:: TASK STATEMENT ::
After counting the lines below that hold the word "Einkauf", reply with the count and nothing else.

#### EXTRACTED MATERIAL

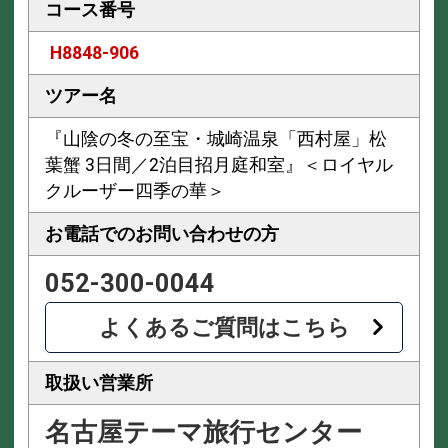
コース番号
H8848-906
ツアー名
『山陰の冬の至宝・城崎温泉「西村屋」松
葉蟹 3日間／2泊目招月庭和室』＜ロイヤル
クルーザー四季の華＞
お電話での
お問い合わせの方
052-300-0044
よくあるご質問はこちら
取扱い営業所
名古屋テーマ旅行センター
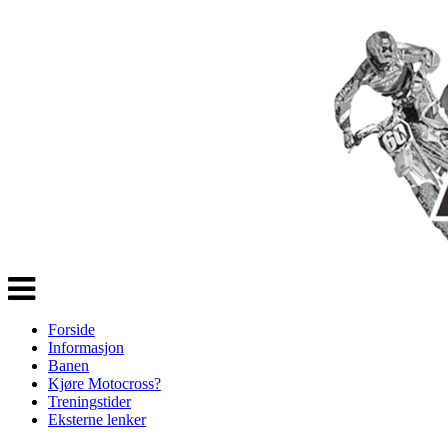
Veksle
navigasjon
Forside
Informasjon
Banen
Kjøre Motocross?
Treningstider
Eksterne lenker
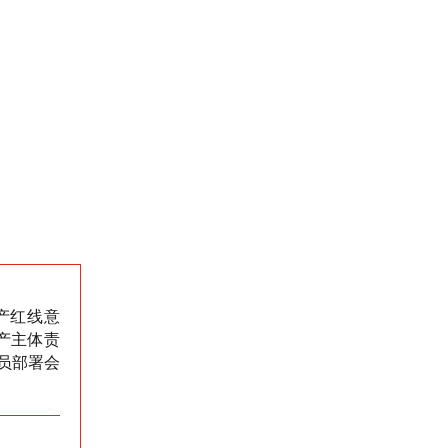
产红线意
产主体责
员部署会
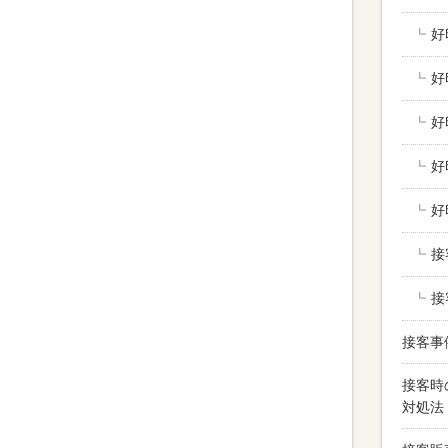
好
好
好
好
好
接
接
接客事
接客時
対処法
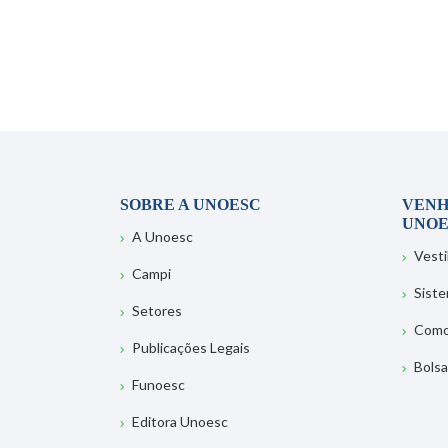
SOBRE A UNOESC
VENH
UNOE
A Unoesc
Vesti
Campi
Sist
Setores
Como
Publicações Legais
Bolsa
Funoesc
Editora Unoesc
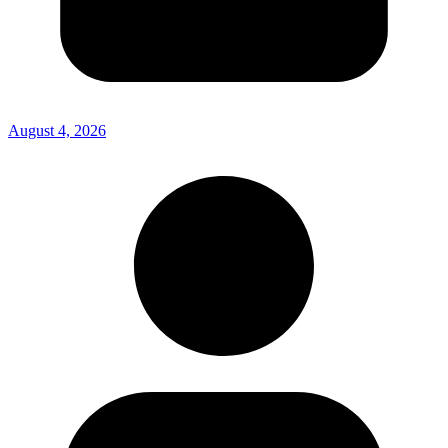
August 4, 2026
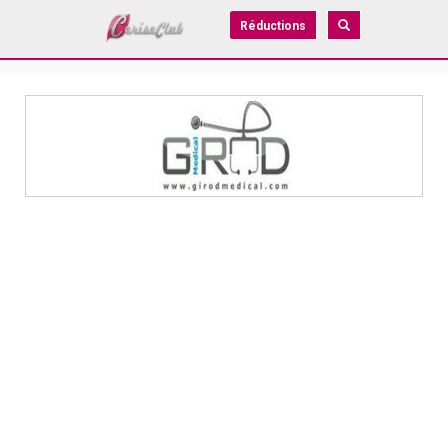
Réductions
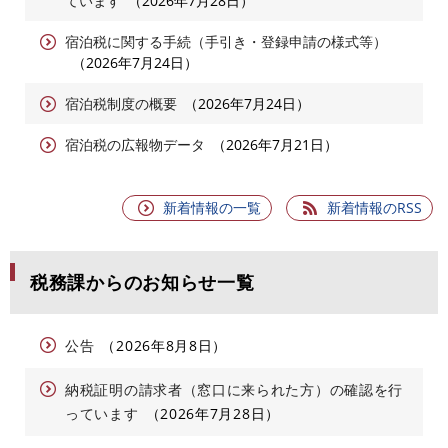
ています
2026年7月28日
宿泊税に関する手続（手引き・登録申請の様式等）
2026年7月24日
宿泊税制度の概要
2026年7月24日
宿泊税の広報物データ
2026年7月21日
新着情報の一覧
新着情報のRSS
税務課からのお知らせ一覧
公告
2026年8月8日
納税証明の請求者（窓口に来られた方）の確認を行
っています
2026年7月28日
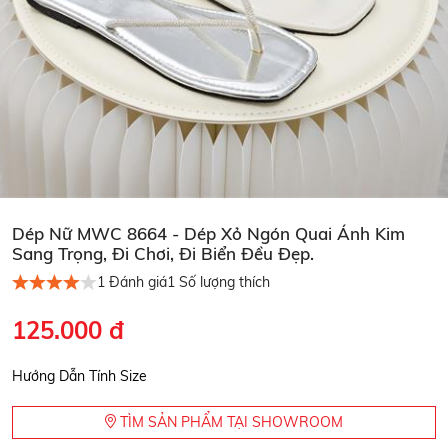
Dép Nữ MWC 8664 - Dép Xỏ Ngón Quai Ánh Kim
Sang Trọng, Đi Chơi, Đi Biển Đều Đẹp.
1
Đánh giá
1
Số lượng thích
125.000 đ
Hướng Dẫn Tính Size
TÌM SẢN PHẨM TẠI SHOWROOM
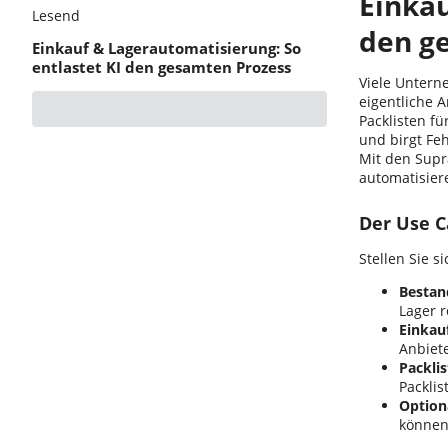
Einkau
Lesend
den g
Einkauf & Lagerautomatisierung: So
entlastet KI den gesamten Prozess
Viele Untern
eigentliche 
Packlisten fü
und birgt Feh
Mit den Supr
automatisier
Der Use C
Stellen Sie 
Bestan
Lager r
Einkauf
Anbiete
Packli
Packlis
Option
können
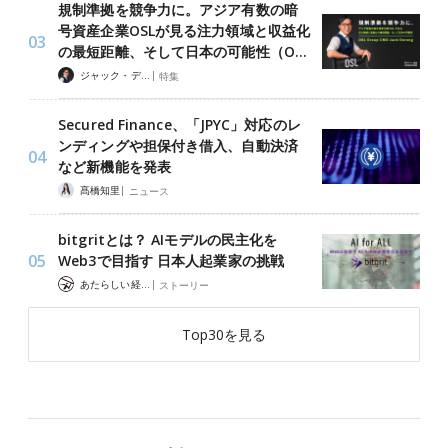
規制準拠を競争力に。アジア有数の暗
号資産企業OSLが見る注力領域と収益化
の最短距離、そして日本の可能性（O…
|
ジャック・デロン（Jack Derong）
特集
Secured Finance、「JPYC」対応のレ
ンディングや担保付き借入、自動決済
など新機能を発表
|
髙橋知里
ニュース
bitgritとは？ AIモデルの民主化を
Web3で目指す 日本人起業家の挑戦
|
あたらしい経済 編集部
ストーリー
Top30を見る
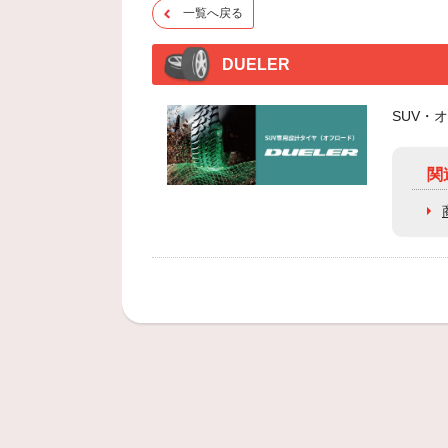
一覧へ戻る
DUELER
SUV・
関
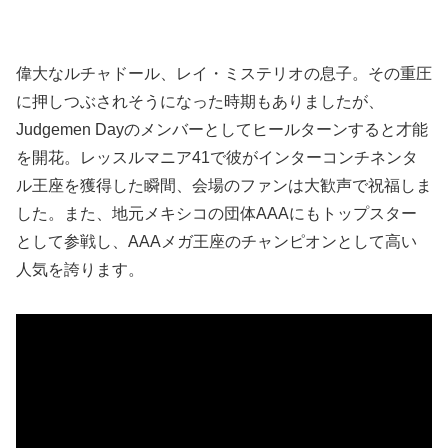
偉大なルチャドール、レイ・ミステリオの息子。その重圧
に押しつぶされそうになった時期もありましたが、
Judgemen Dayのメンバーとしてヒールターンすると才能
を開花。レッスルマニア41で彼がインターコンチネンタ
ル王座を獲得した瞬間、会場のファンは大歓声で祝福しま
した。また、地元メキシコの団体AAAにもトップスター
として参戦し、AAAメガ王座のチャンピオンとして高い
人気を誇ります。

########

:: SOLUTION ::
2